Djokovic in semi? Occhio a Musetti

In semifinale escono fuori i nomi calienti, quelli che, sì, possono anche impensierire un pezzo di ghiaccio come il 4 volte Slam. In primis, Novak Djokovic. L’eterna leggenda di Belgrado ha perso gli ultimi 7 scontri con “la sua versione moderna”, ma ha sempre tenuto testa al fenomeno di San Candido senza mai sfigurare, nonostante gli anni di “anzianità” che paga nei suoi confronti. Le alternative a Nole in semifinale? Semplice. Musetti, Mensik e Fritz. Dal punto di vista fisico, il ceco è quello che sta meglio momentaneamente.

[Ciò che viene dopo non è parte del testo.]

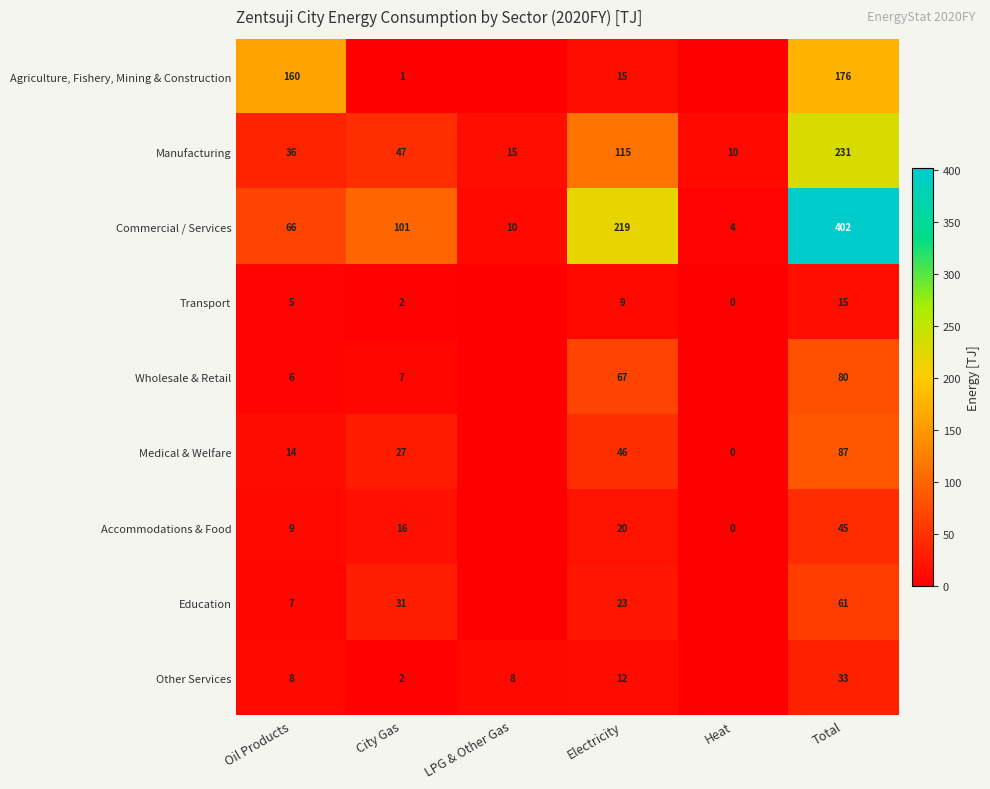

Which category has the lowest value in the Manufacturing series?

Heat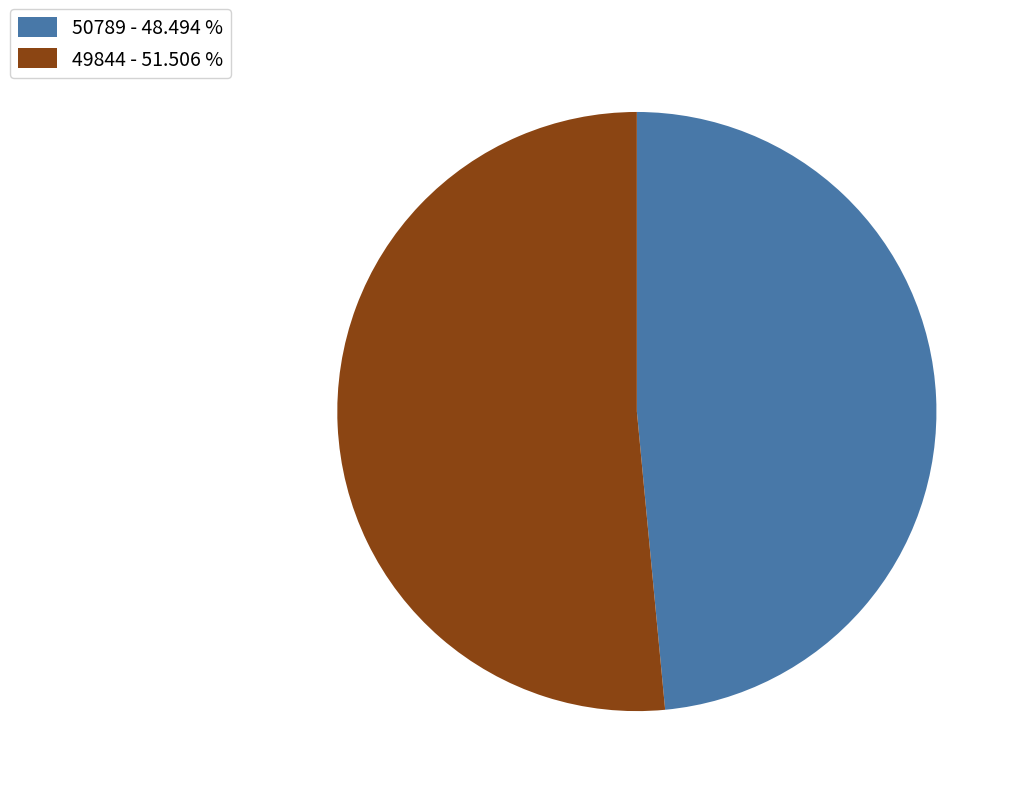

Do 50789 - 48.494 % and 49844 - 51.506 % together represent more than half of the pie?

Yes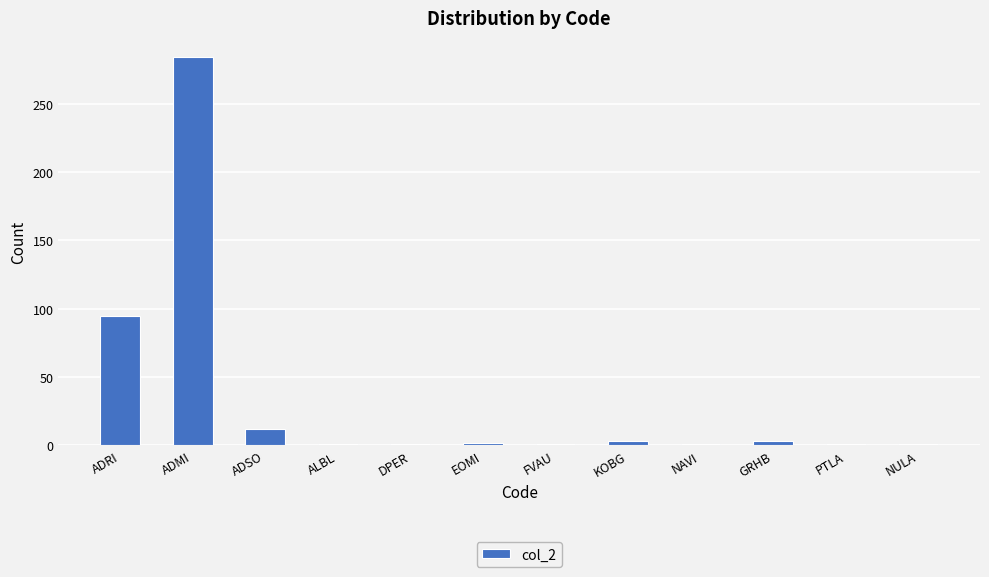

The chart shows a value of 12 at ADSO. True or false?

True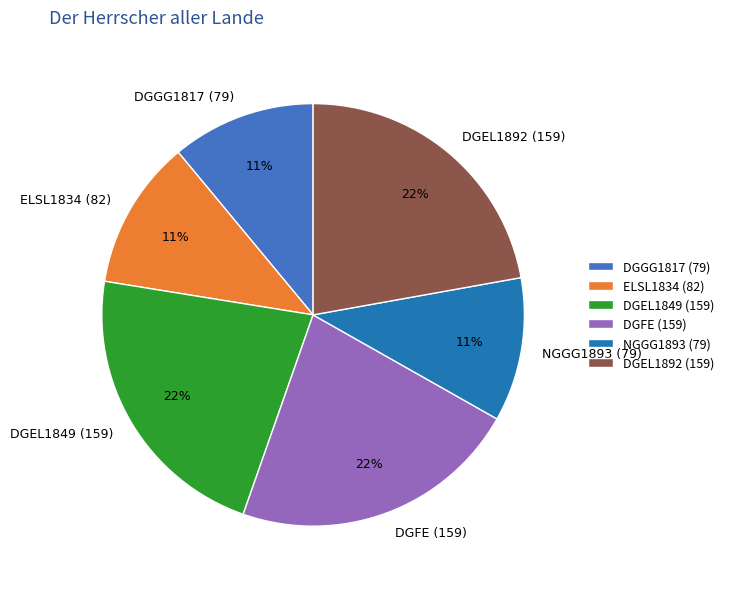

To the nearest percent, what is the combined percentage of DGEL1849 (159) and DGFE (159)?

44%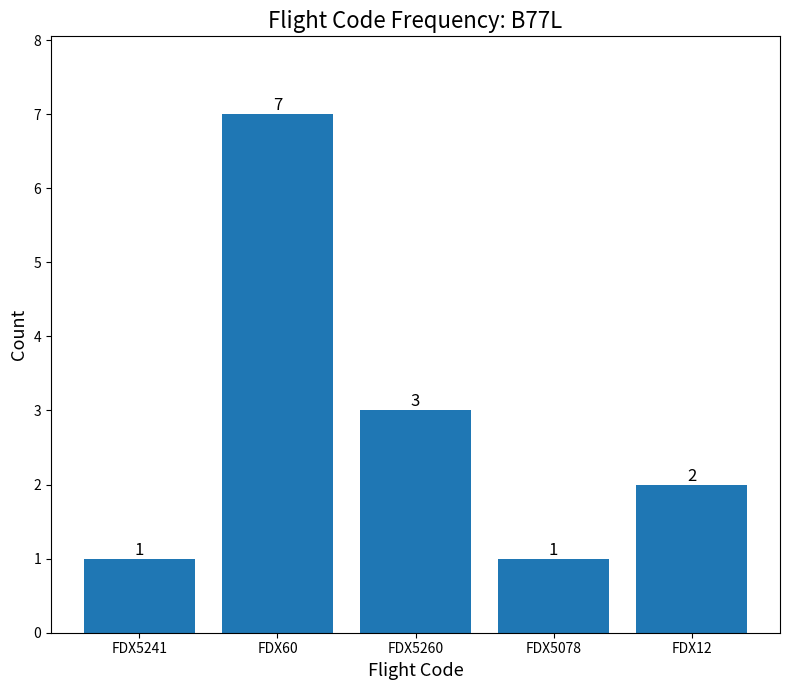

What is the label of the 2nd bar from the left?

FDX60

Troppi dubbi per un acciaccato Taylor e qualche tarlo in testa anche per il carrarino, che tra Hong Kong e l’esibizione di Melbourne con Zverev ha lamentato più di un fastidio. Il talento di Prostejov non è escluso da un tete a tete più serrato con l’azzurro, che non l’ha mai affrontato prima d’ora e non ha alcun riferimento. In questo tipo di incontri, il peso della difesa del titolo potrebbe mescolarsi all’assenza di pressione di un tennista come il ceco, in netta ascesa ma ancora a caccia del risultato da infiocchettare a livello Slam.

Finale (quasi) annunciata

In finale, sapete già qual è il primo nome della lista. Carlitos Alcaraz. Sembra quasi pleonastico, a questo punto, elencare anche gli altri, ma mai dare niente per scontato nello sport del diavolo. Inoltre, il murciano – in splendida forma – deve ancora ancora spezzare l’incantesimo di Melbourne, dove non si è mai spinto oltre ai quarti. Non sappiamo nemmeno se l’ipotetica ennesima finale tra l’azzurro e lo spagnolo sia una notizia così positiva per il tennis, poiché ciò confermerebbe che anche all’inizio di questo 2026, il circuito è ancora sprovvisto di un terzo incomodo che interrompa il dominio di Sinner e Alcaraz.

Sasha Bublik, già vincitore della prima tappa ad Hong Kong, ha tutti gli elementi per sovvertire l’ordine delle cose, ma per battere uno dei due serve la giornata perfetta, come accaduto ad Halle con Jannik. Il kazako è un possibile avversario dell’azzurro in finale, così come Aliassime, de Minaur e Zverev. Il canadese, l’australiano e il tedesco rientrano perfettamente nella bolla del cinismo del numero due del mondo: quando incontra uno di loro, non c’è trippa per gatti, l’esito è già scritto.

Il ‘tris’ di Jannik Sinner, insomma, non sembra poi così impossibile da realizzare. Fonseca è ancora troppo acerbo per pensare di vincere tre set in uno Slam con un alieno; i limiti di Shelton e la fallosità di Shapovalov difficilmente potranno contrastare la solidità dell’azzurro, che dovrà spendere tutte le sue energie, fisiche e mentali, per gli ultimi due atti, dove la qualità del tennis si alza vertiginosamente, e dove Carlitos Alcaraz potrebbe attenderlo al varco per spodestarlo dal trono di Melbourne.